Almost no manager is thought highly of by all 26 of his players. Pitchers see things differently than hitters. Veterans see things differently than youngsters. But Tony, I think you would agree that there is a different generation of players now. Some might be intimidated by you. Some might prefer a more relaxed environment. Some might require more energy from their manager. Obviously, you can never please them all. And players have to be responsible for their own actions, especially when you’re almost always trying to protect them in public.

However, what did Cairo do after his first loss on his first night on the job, as USA Today first reported? Call a meeting and call out players for their lack of effort. New expectations were set. The message, according to one player, was simple: Give me what you got.

Perhaps you conveyed the same thoughts, Tony. But maybe some players needed to hear the message from a new voice. Not all – certain veterans, in particular, work well no matter who the manager is. But Cairo is only 10 years removed from his playing days. He goes up and down the dugout, talking to players, encouraging them. And even though you’re fluent in Spanish, at least one White Sox person believes Cairo, a native Venezuelan, connects more naturally with the team’s sizable contingent of Latino players.

Other White Sox people think the team’s rash of soft-hit injuries may have stemmed, in part, from the players’ lax approach — not always running hard, then asking too much of their muscles in short bursts. Such analysis is purely anecdotal. But the inference was clear: a team takes on the personality of its manager, and you didn’t hold the players to a high enough standard.

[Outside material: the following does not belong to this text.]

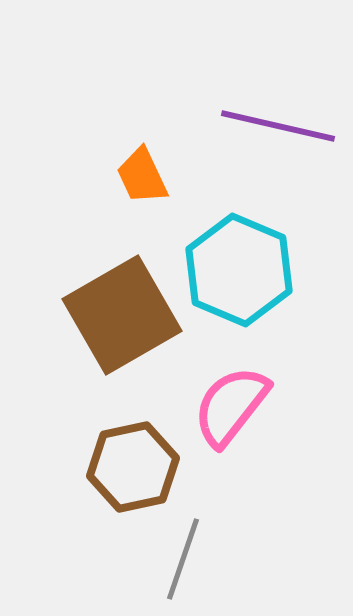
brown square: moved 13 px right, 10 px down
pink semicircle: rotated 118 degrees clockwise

Your relationship with coaches was another matter. Most employees today are very cooperative. Your style is much more autonomous. Some coaches were fine with that, I’m told. Others were not. Your emphasis on hits and contact ran counter to the hitting coaches’ goals of achieving power through patience. Cairo cited his respect for you in explaining why he refrained from calling the team earlier; clearly, he did not feeling empowered take a stand

None of this is new. Tony, while you’ve always had coaches you trusted – Dave Duncan, Dave McKay, among others – you’ve also always been something of a one-man show, and for good reason. You were Tony La Russa, and if some people made fun of you for acting like the smartest guy in the room, well, you often were. Your supporters say you can still manage a game as well as any manager, but input from your coaches is vital nonetheless. Today’s game is much more complex than it was in the early 1990s, or even the early 2010s. Not that ordering intentional walks in 1-2 counts was an acceptable strategy in any era, as much as you could argue it was.

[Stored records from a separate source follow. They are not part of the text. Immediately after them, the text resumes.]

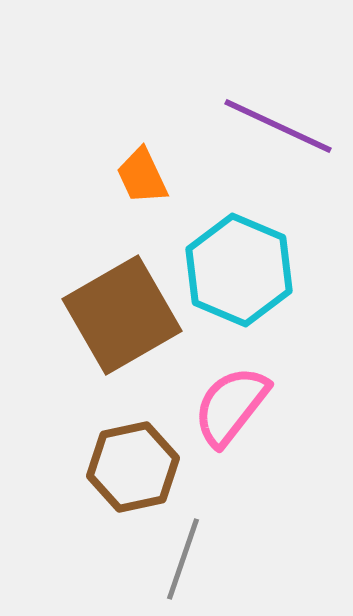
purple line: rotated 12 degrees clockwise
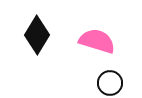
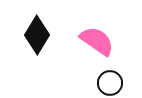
pink semicircle: rotated 18 degrees clockwise
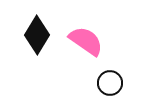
pink semicircle: moved 11 px left
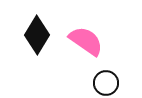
black circle: moved 4 px left
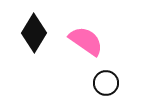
black diamond: moved 3 px left, 2 px up
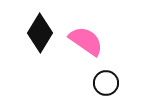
black diamond: moved 6 px right
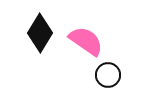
black circle: moved 2 px right, 8 px up
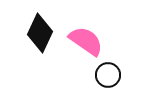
black diamond: rotated 6 degrees counterclockwise
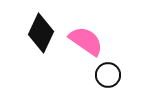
black diamond: moved 1 px right
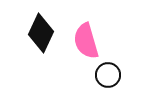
pink semicircle: rotated 141 degrees counterclockwise
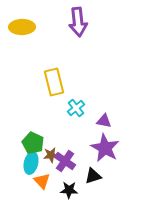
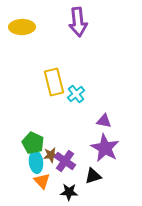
cyan cross: moved 14 px up
cyan ellipse: moved 5 px right, 1 px up; rotated 20 degrees counterclockwise
black star: moved 2 px down
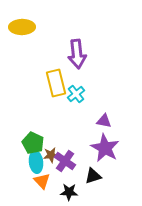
purple arrow: moved 1 px left, 32 px down
yellow rectangle: moved 2 px right, 1 px down
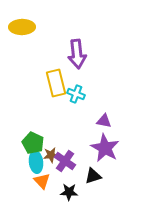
cyan cross: rotated 30 degrees counterclockwise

Cairo, at least so far, seems to have no such problems motivating players or including their coaches in their decision-making. His move from Elvis Andrus to the main spot proved a master stroke, helping to get the offense going. It’s impossible to tell if the White Sox play more freely because they win, or if they win because they play more freely. The defense, by the major metrics, is still pretty flawed. And the way the Rangers, winners of five straight, are playing, maybe the Sox’ late push under Cairo will prove to be too little, too late.

It doesn’t matter. Tony. You have a chance to take the high road here, uphold the team first ethos you’ve always preached. It’s actually an easy way out, and I’m pretty sure it would be well received because it’s the right thing to do.

For those who knew you best, it’s hard to see you portrayed as a cartoon. Younger fans and players may never appreciate all that you accomplished in Oakland and St. Louis. At least let them see you, in your final act, respect the game, your organization, the owner who made the controversial decision to hire you, the coach who succeeded you as manager.

There would be no shame in admitting that it didn’t work out the way you envisioned. Take the noble path. Show that this is not about you. Make the announcement that might save the White Sox season: It’s Miggy’s team now.